Die Realverfassung dieses Landes kann als "neofeudales korporatistisch-sozialistisches und beziehungskulturelles System mit höfischen Strukturen und Verhaltensweisen" bezeichnet werden. Die Schwächen dieses Systems werden immer transparenter. Wir benötigen mehr Regelkultur!
Die Freunde der "Beziehungskultur" in den Zirkeln der Macht nehmen die Sorgen der Bürger nicht ernst. Viele von ihnen respektieren keine anderen Standpunkte und lehnen einen fairen Wettbewerb mit Regeln ab. Es geht ihnen vor allem um den Machterhalt und um die Ausweitung der Macht für den Staat, der von ihnen für ihre Partialinteressen instrumentalisiert wird.
Zahlreiche Mitglieder der neofeudalen Cliquen und ihre Gefolgschaften sind (kakanische) Profis bei Rang- und Gunststreitigkeiten.
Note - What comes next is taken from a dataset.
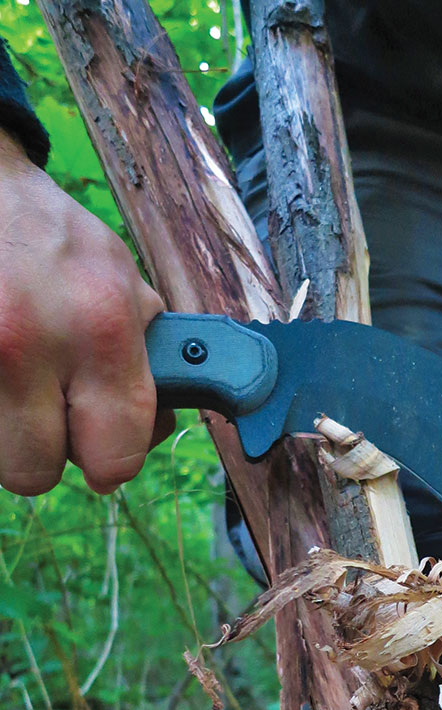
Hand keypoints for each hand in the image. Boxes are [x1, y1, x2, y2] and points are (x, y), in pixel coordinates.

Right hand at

Als Beziehungskultur-Experten haben sie im Verlauf ihrer Karriere gelernt, ihre Gefühle zu kontrollieren (Affektbeherrschung!), Unterwürfigkeit zu praktizieren, geschickt zu lügen und zu verführen, andere zu benutzen beziehungsweise für sich arbeiten zu lassen sowie dafür zu sorgen, dass andere miteinander in Streit geraten.
Praxiserprobte "Intriganten" in höfischen Strukturen wollen primär anderen schaden. Als Meister des Vorteils durch List/Täuschung benutzen sie "Masken", heucheln, pflegen das Doppelspiel und die hinterhältige Denunziation. Inszenierungen mit Vernebelungstaktik und mit Flexibilität sind ihre Stärken. Es gilt vor allem, sich keine Blöße zu geben. Falschmeldungen, Desinformation, Verleumdungen, verdeckte Aktionen (um Misstrauen zu erzeugen!), Verpersönlichung der Sache und Gerüchte über Personen werden (im immerwährenden Wahlkampf) permanent in frecher Arroganz kombiniert mit "Appellen an den Gemeinsinn"!
Bewähren kann sich ein solches beziehungskulturelles System nur, wenn die Mehrheit der Bürger belogen werden will und keine Freiheit unter dem Recht, sondern der (vermeintlichen) Vorteile wegen die freiwillige Knechtschaft ersehnt.
In offenen Gesellschafts- und Wirtschaftsordnungen versuchen die Bürger und die Politiker, Wissen und Weisheit zu erlangen, um aus Irrtümern und Fehlern bzw. aus dem Scheitern zu lernen.
Beziehungskultur-Experten und Intriganten ersehnen keine Kritik und keinen Widerspruch. Demut, Bescheidenheit und Wahrhaftigkeit sind ihnen fremd. Produktive Konflikte werden von ihnen nicht als Chancen für bessere sachliche Lösungen betrachtet. Im täglichen "Spiel um die Macht" verzichten sie gerne darauf, sich unbequemen Wahrheiten zu stellen, Beziehungen, Seilschaften, Arrangements und Junktimierung werden gepflegt. Ein Engagement für die "gemeinsame Sache" und für die Errungenschaften der europäischen Zivilisation hilft nicht bei der Karriere. Alles, was zählt, ist gespielte Tugend.
Solidaritätsappelle sollen helfen, die Tatsache zu verschleiern, dass durch Schulden sowie durch finanz- und geldpolitische Enteignung Sonderinteressen bedient werden.
Das beziehungskulturelle System ist das zentrale Problem dieses Landes. Es fördert die Partei- und Verbändesoldaten, entmutigt die Produktiven, verringert den Wohlstand, schwächt den Mittelstand und eröffnet der Jugend weniger Chancen im Vermögensaufbau.
Die Politik der neofeudalen Zirkel der Macht löst keine strukturellen Probleme, sondern sie schafft neue Probleme.
Josef Stargl ist AHS-Lehrer in Ruhe und ein Freund der Freiheit.